Calcium regulation of cell-cell contact and differentiation of epidermal cells in culture. An ultrastructural study.

Calcium modulation of keratinocyte growth in culture was studied by both transmission (TEM) and scanning electron microscopy (SEM). Under standard culture conditions (1.2-1.8 mM calcium), cells were connected by desmosomes and stratified to 4-6 cell layers. Many aspects of in vitro epidermal maturation were analogous to the in vivo process, with formation of keratohyalin granules, loss of nuclei, formation of cornified envelopes and shedding of cornified cells containing keratin filaments. When the medium calcium concentration was lowered to 0.02-0.1 mM, the pattern of keratinocyte growth was strikingly changed. Cells grew as a monolayer with no desmosomal connections and proliferated rapidly, shedding largely non-cornified cells into the medium. Large bundles of keratin filaments were concentrated in the perinuclear cytoplasm. The elevation of extracellular calcium to 1.2 mM induced low calcium keratinocytes to stratify, keratinize and cornify in a manner analogous to that seen when plated in standard calcium medium.
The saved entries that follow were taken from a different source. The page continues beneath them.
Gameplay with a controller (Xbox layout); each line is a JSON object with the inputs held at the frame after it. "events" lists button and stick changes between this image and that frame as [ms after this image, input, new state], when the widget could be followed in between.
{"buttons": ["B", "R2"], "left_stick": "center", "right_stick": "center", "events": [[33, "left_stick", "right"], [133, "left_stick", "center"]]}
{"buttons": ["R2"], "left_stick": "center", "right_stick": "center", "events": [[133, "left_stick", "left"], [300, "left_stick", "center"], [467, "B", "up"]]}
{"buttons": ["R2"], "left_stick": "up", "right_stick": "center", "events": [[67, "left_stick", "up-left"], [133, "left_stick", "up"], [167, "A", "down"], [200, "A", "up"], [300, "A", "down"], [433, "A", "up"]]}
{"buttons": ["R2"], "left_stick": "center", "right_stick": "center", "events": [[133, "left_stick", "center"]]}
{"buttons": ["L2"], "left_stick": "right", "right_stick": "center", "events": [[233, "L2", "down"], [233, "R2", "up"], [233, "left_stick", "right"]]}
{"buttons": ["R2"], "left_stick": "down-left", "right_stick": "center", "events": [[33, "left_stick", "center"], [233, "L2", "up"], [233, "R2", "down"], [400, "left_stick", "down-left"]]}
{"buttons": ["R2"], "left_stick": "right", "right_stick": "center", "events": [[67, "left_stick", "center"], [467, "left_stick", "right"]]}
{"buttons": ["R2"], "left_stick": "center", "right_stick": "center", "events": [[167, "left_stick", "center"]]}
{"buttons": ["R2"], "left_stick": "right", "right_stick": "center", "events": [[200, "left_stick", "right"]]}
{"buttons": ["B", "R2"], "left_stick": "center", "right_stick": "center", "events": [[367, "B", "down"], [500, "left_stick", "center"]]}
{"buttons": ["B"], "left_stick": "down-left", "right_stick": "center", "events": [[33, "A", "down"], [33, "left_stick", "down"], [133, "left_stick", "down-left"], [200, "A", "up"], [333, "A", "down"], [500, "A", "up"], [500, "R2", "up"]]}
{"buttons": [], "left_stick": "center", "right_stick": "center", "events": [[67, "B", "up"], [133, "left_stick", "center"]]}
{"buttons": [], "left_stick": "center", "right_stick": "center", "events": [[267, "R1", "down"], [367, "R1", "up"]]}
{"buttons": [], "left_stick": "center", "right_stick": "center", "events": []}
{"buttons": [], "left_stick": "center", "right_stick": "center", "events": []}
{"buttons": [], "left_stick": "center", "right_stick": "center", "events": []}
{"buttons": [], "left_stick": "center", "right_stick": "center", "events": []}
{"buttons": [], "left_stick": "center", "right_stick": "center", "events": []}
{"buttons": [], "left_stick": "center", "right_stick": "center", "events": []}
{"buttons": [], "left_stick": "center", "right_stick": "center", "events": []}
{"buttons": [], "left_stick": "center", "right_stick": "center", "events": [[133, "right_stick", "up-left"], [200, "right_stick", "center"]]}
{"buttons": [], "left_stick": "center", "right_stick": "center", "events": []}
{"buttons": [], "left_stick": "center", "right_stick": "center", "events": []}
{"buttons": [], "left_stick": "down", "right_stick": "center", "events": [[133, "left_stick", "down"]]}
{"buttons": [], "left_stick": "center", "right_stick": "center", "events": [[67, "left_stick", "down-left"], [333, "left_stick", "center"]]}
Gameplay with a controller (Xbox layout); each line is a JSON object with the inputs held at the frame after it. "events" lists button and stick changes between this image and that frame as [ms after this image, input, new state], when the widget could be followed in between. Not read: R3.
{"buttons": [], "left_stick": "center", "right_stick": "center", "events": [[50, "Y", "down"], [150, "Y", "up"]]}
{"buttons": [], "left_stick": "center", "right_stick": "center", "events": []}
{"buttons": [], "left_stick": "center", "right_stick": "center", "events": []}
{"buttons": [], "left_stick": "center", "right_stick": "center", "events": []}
The earliest calcium-induced ultrastructural change was the asymmetric formation of desmosomes between adjacent cells. Desmosomal plaques with associated tonofilaments were observed 5 min after calcium addition; symmetric desmosomes were formed within 1-2 h. This system is presented as a useful model for the study of the regulation of desmosome assembly and disassembly.